Of course, nothing is perfect. These four categories involve only few compounds. All other, thousands of materials contain a complex character of bonds - partially electrons are localized, partially itinerant, sometimes character of the electrons changes in function of temperature or other external parameters as pressure or magnetic field.

How to predict a character of such compound as, for example, FeSi₃? Iron is metallic and ferromagnetic, silicon is well known as a semiconductor, with covalent bounds. Is FeSi₃ metallic or semiconducting? Does it order magnetically or not? What is responsible for experimental behaviour? We can't find all answers, but clues leading to the solution: why this material behaves like that?

We can say: let us calculate all physical properties: electrical resistivity, specific heat, magnetic susceptibility, Young modulus etc. But how? We may assume some interaction between electrons and atomic lattice and between electrons. But there are about 10²³ electrons in bulk material! It would look like this:

• 1^st electron interacts with other 9 999 999 999 999 999 999 999 electrons,
• 2^nd electron feels influence of 9 999 999 999 999 999 999 998 (we have already calculated an energy of interplay between 1^st and 2^nd electron).
• 3^rd electron...

Number of steps in one iteration is easy to calculate: 10²³!. And we have calculated only interactions between electrons, but we should consider also lattice... It is unimaginable for common computers.

In 1965 two guys, Kahn and Sham, proposed: lets treat electrons not as separated balls (or wave functions) but as a cloud of charge delineated by a density of electrons. They assumed that energy of system may look like that:

E_tot(ρ_u,ρ_d) = T(ρ_u,ρ_d) + E_ee(ρ_u,ρ_d) + E_ne(ρ_u,ρ_d) + E_xc(ρ_u,ρ_d) + E_NN,

where:

• E_tot(ρ_u,ρ_d) - total energy of the system
• T(ρ_u,ρ_d) - kinetic energy of electrons (treated as non-interacting particles)
• E_ee(ρ_u,ρ_d) - Coulomb repulsion between electrons
• E_ne(ρ_u,ρ_d) - nuclei-electron attraction
• E_xc(ρ_u,ρ_d) - electron-electron exchange correlations
• E_NN - Repulsive energy of Coulomb interaction between ions in crystal lattice
• (ρ_u,ρ_d) - density of electrons in two spin channels (we treat electrons like little magnets with magnetic moment up (u-index) or down (d))

The adaptation of this method in calculations is easy: valence electrons (from outer shells of the atom) may be treated as itinerant and extended states. They are described as plane waves, which contribute to the density of the valence band. Electrons with lower energies, close to the nuclei, are freezed as core states and treated as spherical waves.

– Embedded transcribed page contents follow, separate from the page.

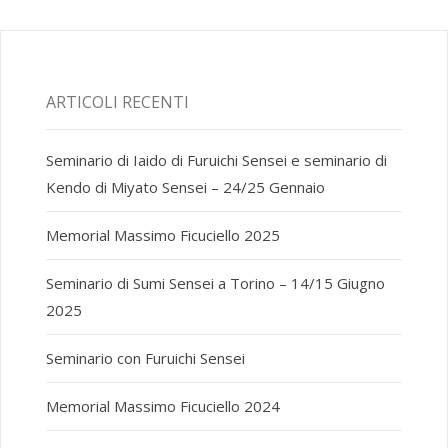
ARTICOLI RECENTI
Seminario di Iaido di Furuichi Sensei e seminario di
Kendo di Miyato Sensei – 24/25 Gennaio
Memorial Massimo Ficuciello 2025
Seminario di Sumi Sensei a Torino – 14/15 Giugno
2025
Seminario con Furuichi Sensei
Memorial Massimo Ficuciello 2024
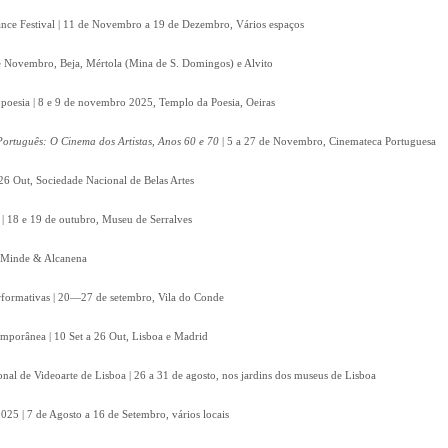
nce Festival | 11 de Novembro a 19 de Dezembro, Vários espaços
 de Novembro, Beja, Mértola (Mina de S. Domingos) e Alvito
poesia | 8 e 9 de novembro 2025, Templo da Poesia, Oeiras
ortuguês: O Cinema dos Artistas, Anos 60 e 70
| 5 a 27 de Novembro, Cinemateca Portuguesa
26 Out, Sociedade Nacional de Belas Artes
| 18 e 19 de outubro, Museu de Serralves
t, Minde & Alcanena
Performativas | 20—27 de setembro, Vila do Conde
emporânea | 10 Set a 26 Out, Lisboa e Madrid
onal de Videoarte de Lisboa | 26 a 31 de agosto, nos jardins dos museus de Lisboa
2025 | 7 de Agosto a 16 de Setembro, vários locais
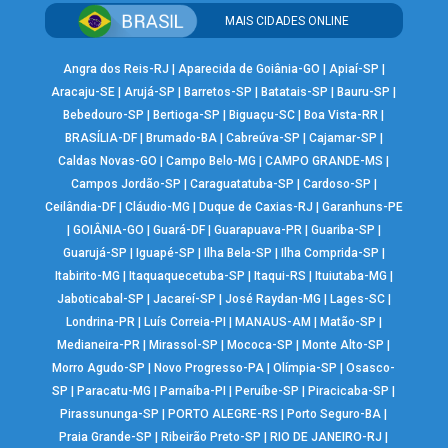
MAIS CIDADES ONLINE
Angra dos Reis-RJ
|
Aparecida de Goiânia-GO
|
Apiaí-SP
|
Aracaju-SE
|
Arujá-SP
|
Barretos-SP
|
Batatais-SP
|
Bauru-SP
|
Bebedouro-SP
|
Bertioga-SP
|
Biguaçu-SC
|
Boa Vista-RR
|
BRASÍLIA-DF
|
Brumado-BA
|
Cabreúva-SP
|
Cajamar-SP
|
Caldas Novas-GO
|
Campo Belo-MG
|
CAMPO GRANDE-MS
|
Campos Jordão-SP
|
Caraguatatuba-SP
|
Cardoso-SP
|
Ceilândia-DF
|
Cláudio-MG
|
Duque de Caxias-RJ
|
Garanhuns-PE
|
GOIÂNIA-GO
|
Guará-DF
|
Guarapuava-PR
|
Guariba-SP
|
Guarujá-SP
|
Iguapé-SP
|
Ilha Bela-SP
|
Ilha Comprida-SP
|
Itabirito-MG
|
Itaquaquecetuba-SP
|
Itaqui-RS
|
Ituiutaba-MG
|
Jaboticabal-SP
|
Jacareí-SP
|
José Raydan-MG
|
Lages-SC
|
Londrina-PR
|
Luís Correia-PI
|
MANAUS-AM
|
Matão-SP
|
Medianeira-PR
|
Mirassol-SP
|
Mococa-SP
|
Monte Alto-SP
|
Morro Agudo-SP
|
Novo Progresso-PA
|
Olímpia-SP
|
Osasco-
SP
|
Paracatu-MG
|
Parnaíba-PI
|
Peruíbe-SP
|
Piracicaba-SP
|
Pirassununga-SP
|
PORTO ALEGRE-RS
|
Porto Seguro-BA
|
Praia Grande-SP
|
Ribeirão Preto-SP
|
RIO DE JANEIRO-RJ
|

In every iteration is calculated energy, program finds trend - which part of electrons (bands) should have lower or higher energy, to minimalise all systems energy. It is realization of 1^st principle of the thermodynamics. As input we describe sort of crystal structure and occupancy of electrons of each element of compound. After convergence (mineralization of energy) as output we receive, for example, density of states (number of electrons in function of their energy), magnetic moment on each kind of nuclei, character of the band structure (metal, semiconductor or insulator). We can't describe all forces between particles, but using some theoretical assumptions, it is possible to find probable scenario of phenomenon inside a bulk. Also all of that dependence on the assumptions (boundary conditions) made on the beginning of calculations. Every decision on start induces an avalanche of implications. We decide, which electrons are treated as valence states or core-levels. So, just like in everything in real life, band structure calculations need experience and patience.

In our department we use such packages as WIEN2K (www.wien2k.at) and FPLO (www.fplo.de).